§ Given instruction 1: According to the text about a daughter's discomfort during prayer, which areas of Western culture rely on basic Bible knowledge? List them all.

§ Excerpt provided:
•••
It sounds like the crux of the issue for your dd is that she's feeling uncomfortable having to pretend to believe something that she doesn't. Telling her just to respect the prayers, etc. without having to believe is probably not enough because she feels uncomfortable either way -- remaining silent or keeping her eyes open during prayer probably feels just as uncomfortable as pretending to participate.

Perhaps the idea of having her write a letter in her own words, and giving it to an adult she trusts there (it doesn't have to go straight to the administration; they'd hear about it from the teacher or whoever) would be helpful for her. She wants their permission to feel at peace expressing her own lack of belief in the beliefs they are promoting, and she doesn't want to be viewed as someone trying to stir up trouble.

She's not too young to start thinking about Christianity in a different light, though. One of the things our older dd is very perceptive about is the religion as part of the culture. We feel it's important for our kids to know the basic Bible stories and characters, as well as certain core traditions. So much in Western culture relies on this basic knowledge (art, music, history, literature) that kids without any background in it are disadvantaged when they come to study any of those things. You need basic Biblical knowledge for studying literature just as you need exposure to Shakespeare.
•••
§ Given instruction 2: Duplicate the lines of the listing below between the line holding "collection date: 1929-06-09/1929-06-12" and the line holding "collector number: 1412", inclusive.

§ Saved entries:
•••
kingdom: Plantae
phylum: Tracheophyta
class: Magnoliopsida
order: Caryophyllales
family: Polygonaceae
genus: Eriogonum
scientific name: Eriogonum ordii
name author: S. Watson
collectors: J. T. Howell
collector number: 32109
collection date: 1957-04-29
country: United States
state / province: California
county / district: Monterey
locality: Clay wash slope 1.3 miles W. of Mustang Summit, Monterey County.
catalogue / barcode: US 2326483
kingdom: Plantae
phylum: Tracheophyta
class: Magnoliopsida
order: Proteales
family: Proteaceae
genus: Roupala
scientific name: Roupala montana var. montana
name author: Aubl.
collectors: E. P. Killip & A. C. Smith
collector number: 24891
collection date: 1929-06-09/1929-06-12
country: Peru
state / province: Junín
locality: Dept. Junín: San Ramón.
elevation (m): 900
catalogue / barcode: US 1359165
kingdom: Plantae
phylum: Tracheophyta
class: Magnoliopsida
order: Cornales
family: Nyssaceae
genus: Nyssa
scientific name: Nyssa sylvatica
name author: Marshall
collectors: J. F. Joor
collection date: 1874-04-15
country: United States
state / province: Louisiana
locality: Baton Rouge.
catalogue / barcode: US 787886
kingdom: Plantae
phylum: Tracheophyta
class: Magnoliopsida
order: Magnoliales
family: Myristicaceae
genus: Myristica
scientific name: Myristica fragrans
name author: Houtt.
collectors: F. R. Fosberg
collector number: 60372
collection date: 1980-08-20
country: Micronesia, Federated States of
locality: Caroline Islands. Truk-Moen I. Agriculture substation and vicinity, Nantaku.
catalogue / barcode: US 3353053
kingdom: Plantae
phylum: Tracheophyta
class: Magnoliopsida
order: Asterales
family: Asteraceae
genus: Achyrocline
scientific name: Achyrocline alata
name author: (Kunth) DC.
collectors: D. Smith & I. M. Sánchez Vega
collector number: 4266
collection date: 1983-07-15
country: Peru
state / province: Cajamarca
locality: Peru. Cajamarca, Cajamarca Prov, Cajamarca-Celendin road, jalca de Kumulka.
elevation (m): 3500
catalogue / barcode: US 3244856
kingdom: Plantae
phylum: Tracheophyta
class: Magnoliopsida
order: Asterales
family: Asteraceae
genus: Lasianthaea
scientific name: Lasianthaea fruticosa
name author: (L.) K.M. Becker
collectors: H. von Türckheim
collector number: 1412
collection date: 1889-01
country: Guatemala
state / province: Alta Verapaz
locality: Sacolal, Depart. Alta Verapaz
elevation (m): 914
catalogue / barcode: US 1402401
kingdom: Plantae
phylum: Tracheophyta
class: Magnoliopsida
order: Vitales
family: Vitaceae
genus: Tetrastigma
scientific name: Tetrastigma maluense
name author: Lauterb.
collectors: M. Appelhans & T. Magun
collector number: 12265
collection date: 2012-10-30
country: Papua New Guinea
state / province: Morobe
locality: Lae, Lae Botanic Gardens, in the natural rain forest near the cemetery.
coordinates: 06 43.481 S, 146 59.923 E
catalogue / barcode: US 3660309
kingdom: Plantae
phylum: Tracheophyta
•••
§ Correct output 1: art, music, history, literature

§ Correct output 2:
collection date: 1929-06-09/1929-06-12
country: Peru
state / province: Junín
locality: Dept. Junín: San Ramón.
elevation (m): 900
catalogue / barcode: US 1359165
kingdom: Plantae
phylum: Tracheophyta
class: Magnoliopsida
order: Cornales
family: Nyssaceae
genus: Nyssa
scientific name: Nyssa sylvatica
name author: Marshall
collectors: J. F. Joor
collection date: 1874-04-15
country: United States
state / province: Louisiana
locality: Baton Rouge.
catalogue / barcode: US 787886
kingdom: Plantae
phylum: Tracheophyta
class: Magnoliopsida
order: Magnoliales
family: Myristicaceae
genus: Myristica
scientific name: Myristica fragrans
name author: Houtt.
collectors: F. R. Fosberg
collector number: 60372
collection date: 1980-08-20
country: Micronesia, Federated States of
locality: Caroline Islands. Truk-Moen I. Agriculture substation and vicinity, Nantaku.
catalogue / barcode: US 3353053
kingdom: Plantae
phylum: Tracheophyta
class: Magnoliopsida
order: Asterales
family: Asteraceae
genus: Achyrocline
scientific name: Achyrocline alata
name author: (Kunth) DC.
collectors: D. Smith & I. M. Sánchez Vega
collector number: 4266
collection date: 1983-07-15
country: Peru
state / province: Cajamarca
locality: Peru. Cajamarca, Cajamarca Prov, Cajamarca-Celendin road, jalca de Kumulka.
elevation (m): 3500
catalogue / barcode: US 3244856
kingdom: Plantae
phylum: Tracheophyta
class: Magnoliopsida
order: Asterales
family: Asteraceae
genus: Lasianthaea
scientific name: Lasianthaea fruticosa
name author: (L.) K.M. Becker
collectors: H. von Türckheim
collector number: 1412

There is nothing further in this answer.